Bien évidemment, nous avons augmenté les salaires. Comme chacun le sait, nos salariés français bénéficient d'une revalorisation nettement supérieure à la moyenne nationale. Les chiffres sont connus. Il faudra donc penser, à un moment, à rehausser le dividende, d'autant que, faute d'augmentation, la prime pour dividende n'a pu être versée.

Après discussion avec les syndicats, Total a versé à ses salariés, mais pas à tous, une prime de 1 200 euros, venant s'ajouter aux hausses de salaire. C'est, par définition, un montant très nettement supérieur à celui de toutes les primes sur dividende qui ont pu être payées au niveau du CAC 40.

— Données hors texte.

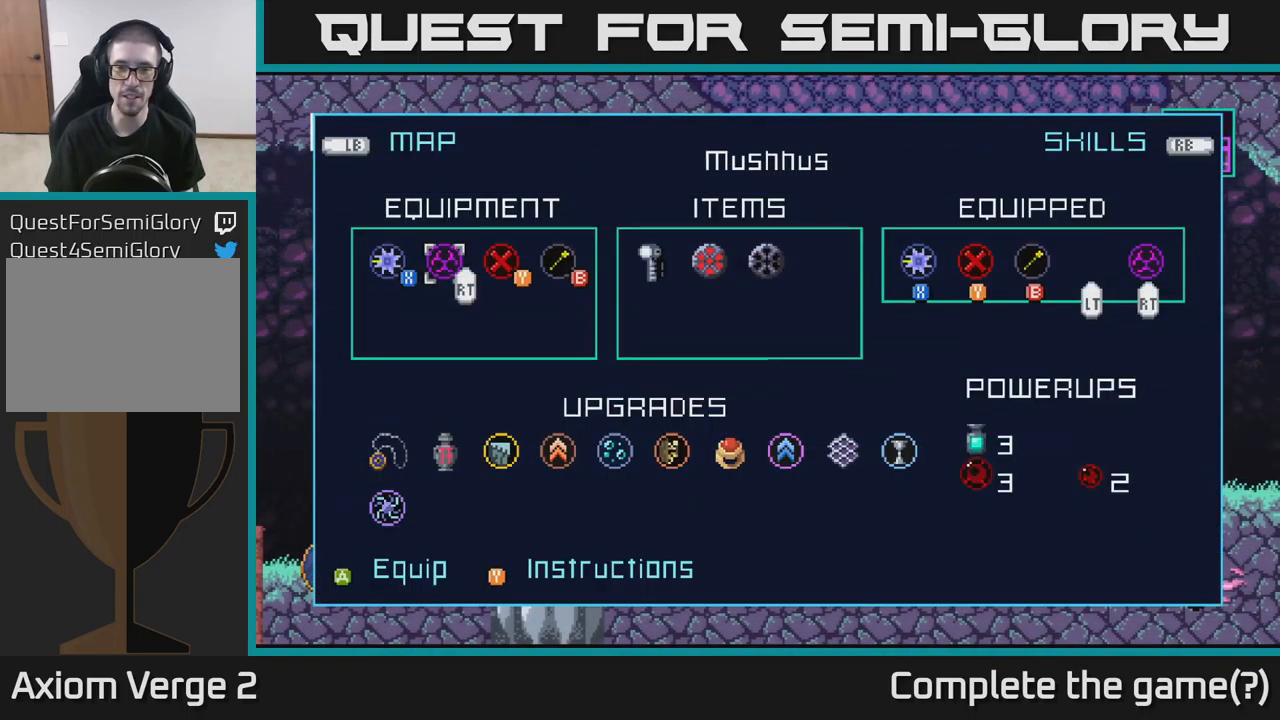
{"buttons": [], "left_stick": "center", "right_stick": "center", "events": []}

Les investissements du groupe représenteront, en 2012, 16 milliards d'euros, une somme tout à fait considérable, largement supérieure, bien évidemment, aux 5 milliards d'euros de dividende. Sur ces 16 milliards d'euros, 1,5 milliard bénéficie à la France, soit beaucoup plus que ce que nous observons en termes de profits, voire d'opérations.

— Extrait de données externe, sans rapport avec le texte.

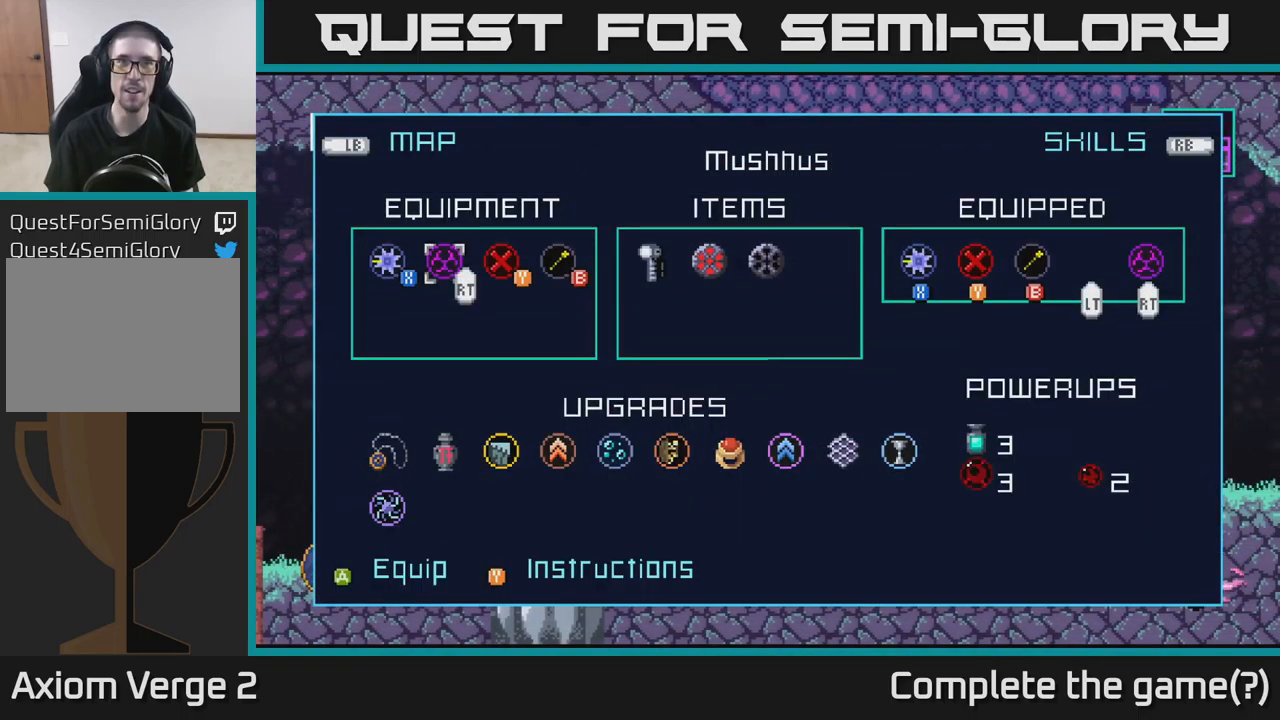
{"buttons": [], "left_stick": "center", "right_stick": "center", "events": [[50, "R1", "down"], [133, "R1", "up"]]}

Contrairement à ce qui est expliqué, Total est un groupe très nettement, pour utiliser un terme anglo-saxon, « leveragé ». Autrement dit, en proportion du niveau de notre activité, nous dépensons beaucoup plus d'argent et sommes bien plus présents dans ce pays. Nombre de sociétés françaises sont d'ailleurs dans ce cas. Cela fait partie de ces mélanges qui sont faits sur les impôts payés par les PME et par les autres. Là aussi, je trouve qu'un tel débat n'a pas lieu d'être, d'où, de temps en temps, une petite forme d'énervement lorsque l'on compare des éléments qui ne sont pas comparables.

Il faudrait rapprocher les résultats obtenus dans un pays du niveau des impôts payés plutôt que de comparer le montant des impôts tel quel. D'autres sociétés du CAC 40, que je ne nommerai pas, bien qu'apparaissant comme très françaises, exercent, contrairement à ce que l'on pense, plus de 90 % de leur activité en dehors des frontières.

Je le reconnais, monsieur le sénateur, Total a un devoir supplémentaire, que nous assumons. La bonne manière de le faire n'est pas en acquittant des impôts qui ne sont pas dus : je ne vois pas pourquoi j'irais demander à payer des sommes quand la loi ne nous l'impose pas.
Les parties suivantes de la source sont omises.